Re: Perl secret operators manual page
[Posted May 23, 2012 by corbet]
| From: |
| Darin McBride <dmcbride-AT-cpan.org> |
| To: |
| perl5-porters-AT-perl.org |
| Subject: |
| Re: Perl secret operators manual page |
| Date: |
| Wed, 23 May 2012 10:33:20 -0600 |
| Message-ID: |
| <4119718.uBBa8q2P2f@naboo> |
| Archive-link: |
| Article, Thread
|
On Wednesday May 23 2012 4:30:35 PM Philippe Bruhat wrote:
> On Mon, Apr 02, 2012 at 10:25:39AM +0200, Philippe Bruhat (BooK) wrote:
> > After some work on github, I have pushed (during the Perl QA Hackathon
> > in Paris) a book/perlsecret branch that contains a new manual page
> > (perlsecret.pod, not referenced in the main perl.pod) and a new test
> > script (secret.t, under t/japh, so that it's only run during torturetest).
> >
> > Thanks for considering it for inclusion in a future Perl release.
>
> Now that 5.16 is out, I'd like to discuss the inclusion of this minor
> (and hidden) addition to the Perl documentation.
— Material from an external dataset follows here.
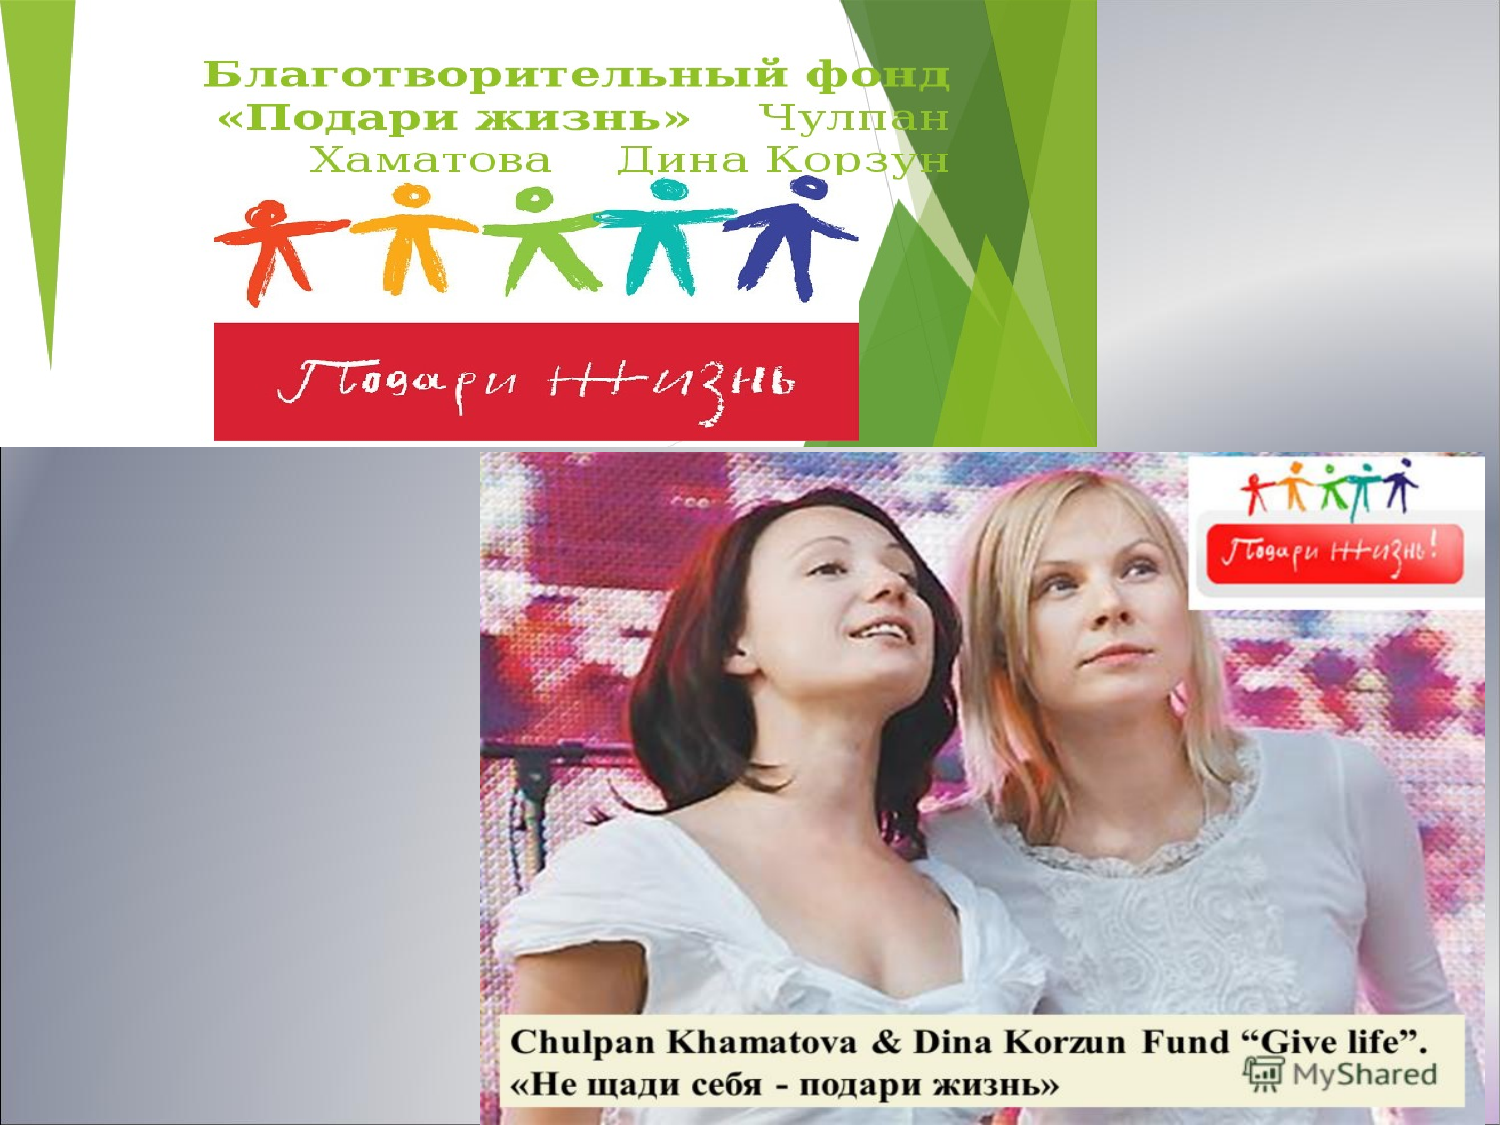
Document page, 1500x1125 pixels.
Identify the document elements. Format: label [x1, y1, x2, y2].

It'd be nice to have it all in one place, but I'd like to make a couple of
(minor?) suggestions:
1. Label the "secret" operators that are encouraged (Venus, Bang bang, Eskimo
greeting, and maybe Babycart, I think) to distinguish them from the "obscure
to the uninitiated".
I get this is a judgement call, and exactly which ones get "acceptable" status
is open to interpretation, but our docs already detail suggestions on
readability, maintainability, etc., so I think such suggestion is valid here,
too.
2. I know what =()= is normally called. But as soon as you put "don't google
this", you know what's going to happen. At a bare (no pun intended) minimum,
it should be labelled as Not Safe For Work. I would prefer that for official-
like documentation, we simply avoid it altogether. The "Saturn" moniker is
better anyway, could we just use that here?